Thread is not lost when ELS is simply powered off.

It's possible for the lead screw to go out of sync with the spindle by removing the L STOP or R STOP while the carriage is standing on it. It's indicated by the SYN word on the display.

This situation should resolve itself once the spindle makes a full turn.

ELS remembers all the positions and ON/OFF status when powered off.
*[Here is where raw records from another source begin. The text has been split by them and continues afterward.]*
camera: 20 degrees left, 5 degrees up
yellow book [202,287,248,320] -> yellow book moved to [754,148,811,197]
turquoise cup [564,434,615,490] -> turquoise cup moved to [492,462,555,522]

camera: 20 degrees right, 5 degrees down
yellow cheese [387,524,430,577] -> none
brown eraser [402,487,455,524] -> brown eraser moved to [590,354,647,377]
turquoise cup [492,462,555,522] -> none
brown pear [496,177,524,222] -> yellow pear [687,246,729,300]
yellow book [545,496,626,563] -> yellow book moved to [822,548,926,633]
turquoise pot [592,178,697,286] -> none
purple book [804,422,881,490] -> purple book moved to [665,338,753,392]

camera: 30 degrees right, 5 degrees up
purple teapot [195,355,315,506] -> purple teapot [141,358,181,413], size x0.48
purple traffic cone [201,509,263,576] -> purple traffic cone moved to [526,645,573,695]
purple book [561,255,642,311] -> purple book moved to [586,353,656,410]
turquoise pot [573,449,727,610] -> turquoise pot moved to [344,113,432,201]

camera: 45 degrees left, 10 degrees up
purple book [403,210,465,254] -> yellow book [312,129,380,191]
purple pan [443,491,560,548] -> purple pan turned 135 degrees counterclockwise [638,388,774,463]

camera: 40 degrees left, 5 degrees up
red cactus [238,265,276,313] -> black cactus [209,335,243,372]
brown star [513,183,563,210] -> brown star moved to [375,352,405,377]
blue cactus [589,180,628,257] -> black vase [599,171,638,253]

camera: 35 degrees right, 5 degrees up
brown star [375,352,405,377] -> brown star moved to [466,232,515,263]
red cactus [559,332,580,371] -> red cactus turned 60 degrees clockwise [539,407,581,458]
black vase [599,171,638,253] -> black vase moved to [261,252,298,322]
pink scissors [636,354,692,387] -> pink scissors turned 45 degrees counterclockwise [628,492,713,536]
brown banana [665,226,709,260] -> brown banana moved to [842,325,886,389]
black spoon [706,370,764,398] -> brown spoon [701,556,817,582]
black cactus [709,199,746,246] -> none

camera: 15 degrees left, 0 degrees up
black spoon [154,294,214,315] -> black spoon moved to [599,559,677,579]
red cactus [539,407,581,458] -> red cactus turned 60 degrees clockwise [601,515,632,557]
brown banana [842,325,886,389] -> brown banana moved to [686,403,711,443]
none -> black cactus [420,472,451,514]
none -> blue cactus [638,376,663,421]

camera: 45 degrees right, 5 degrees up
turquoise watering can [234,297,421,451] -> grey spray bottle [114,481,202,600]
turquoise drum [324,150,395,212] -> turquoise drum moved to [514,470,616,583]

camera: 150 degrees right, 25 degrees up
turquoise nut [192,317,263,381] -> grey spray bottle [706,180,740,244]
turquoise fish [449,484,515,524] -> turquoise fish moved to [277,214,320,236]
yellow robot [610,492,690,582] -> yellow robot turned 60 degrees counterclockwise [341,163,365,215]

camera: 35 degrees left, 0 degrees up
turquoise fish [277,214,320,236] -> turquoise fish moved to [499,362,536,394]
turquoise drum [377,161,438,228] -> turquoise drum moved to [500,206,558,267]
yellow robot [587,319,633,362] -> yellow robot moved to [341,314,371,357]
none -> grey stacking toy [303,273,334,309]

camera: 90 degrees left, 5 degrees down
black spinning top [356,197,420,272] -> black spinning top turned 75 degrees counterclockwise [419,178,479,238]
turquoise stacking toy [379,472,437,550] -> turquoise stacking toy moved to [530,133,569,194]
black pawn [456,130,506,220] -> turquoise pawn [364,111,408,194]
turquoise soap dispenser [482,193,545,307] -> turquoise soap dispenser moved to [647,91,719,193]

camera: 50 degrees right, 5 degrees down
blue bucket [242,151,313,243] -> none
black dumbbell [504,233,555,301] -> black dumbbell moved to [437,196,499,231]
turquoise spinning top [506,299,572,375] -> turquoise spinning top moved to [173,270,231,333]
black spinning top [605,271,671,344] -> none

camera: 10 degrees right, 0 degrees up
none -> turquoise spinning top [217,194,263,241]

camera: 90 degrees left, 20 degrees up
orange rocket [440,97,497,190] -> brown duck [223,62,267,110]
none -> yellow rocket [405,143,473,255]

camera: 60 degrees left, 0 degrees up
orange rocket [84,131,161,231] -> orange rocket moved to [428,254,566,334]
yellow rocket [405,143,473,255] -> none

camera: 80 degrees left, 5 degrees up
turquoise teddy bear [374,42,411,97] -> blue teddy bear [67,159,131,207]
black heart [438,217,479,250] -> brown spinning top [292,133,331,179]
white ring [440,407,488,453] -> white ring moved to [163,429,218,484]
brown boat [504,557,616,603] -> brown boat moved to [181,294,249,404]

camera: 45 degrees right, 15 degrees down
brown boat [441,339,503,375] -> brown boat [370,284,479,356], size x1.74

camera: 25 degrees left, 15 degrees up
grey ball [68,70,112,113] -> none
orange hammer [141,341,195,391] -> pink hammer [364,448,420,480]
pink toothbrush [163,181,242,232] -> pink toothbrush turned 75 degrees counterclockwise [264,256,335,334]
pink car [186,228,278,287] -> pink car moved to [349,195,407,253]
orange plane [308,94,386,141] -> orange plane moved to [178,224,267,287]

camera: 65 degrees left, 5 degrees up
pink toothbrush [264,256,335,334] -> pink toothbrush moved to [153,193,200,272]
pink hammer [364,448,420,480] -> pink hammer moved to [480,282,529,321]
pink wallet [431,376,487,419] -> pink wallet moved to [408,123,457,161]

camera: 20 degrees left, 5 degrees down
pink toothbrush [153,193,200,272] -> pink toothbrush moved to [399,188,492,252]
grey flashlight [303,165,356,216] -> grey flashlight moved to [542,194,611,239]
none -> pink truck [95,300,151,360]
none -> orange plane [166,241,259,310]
• Hold ON button for 6 seconds
  • Reset stepper and spindle positions to 0
  • Resets pitch to 0
  • Removes stops
  • Removes out-of-sync state
  • Shows NanoEls version

• Questions: please file a GitHub Issue
• Successful/failed builds: please file a GitHub Issue with explanations and photos
• Code changes: please only make the necessary minimal edits
  • Run in the TEST mode, add new tests if needed
  • Split unrelated changes into separate PRs
• PCB changes: incompatible changes (move button / display / Arduino / change PCB size / change used pin purpose) will require making h2 folder with another hardware version of the project, please file an Issue first to confirm. Backward-compatible PCB changes are cool.
• 3D models: in most cases, don't edit the model, add a new file. Also include the PNG preview and a dimension drawing if possible.

• Hedning003
• kachurovskiy
• wberggren
• zabu83

1. Check that ENCODER_STEPS, MOTOR_STEPS and LEAD_SCREW_HMM parameters you used match your hardware. E.g. if you tell ELS that MOTOR_STEPS is 400 but your actual driver is set to 200, ELS will try to move the stepper too fast and it will stall.
2. Check the mechanical connection between the stepper and the lead screw, try rotating the stepper by hand when lathe is OFF. It shouldn't be too hard to turn. If you're using gears, ensure they're turning freely, not jamming and have a tiny bit of backlash. If you're using a belt, make sure it's not overtightened.
3. Try using higher voltage, within limits of your stepper and driver. For NEMA 23, best performance is achieved at 48V but the driver has to support it.
4. Try increasing the current on your driver, within the limits of your stepper.
5. If you have a cheap brand-less driver, consider getting a higher quality driver.
6. For an immediate fix, change the acceleration (line 23) PULSE_DELTA_US from 7 to 2, PULSE_MIN_US (line 21) from 500 to e.g. 700.
7. Consider using a sufficently strong closed-loop stepper instead. I didn't try them myself but there are some high-rated closed loop stepper-driver sets on AliExpress for 69€.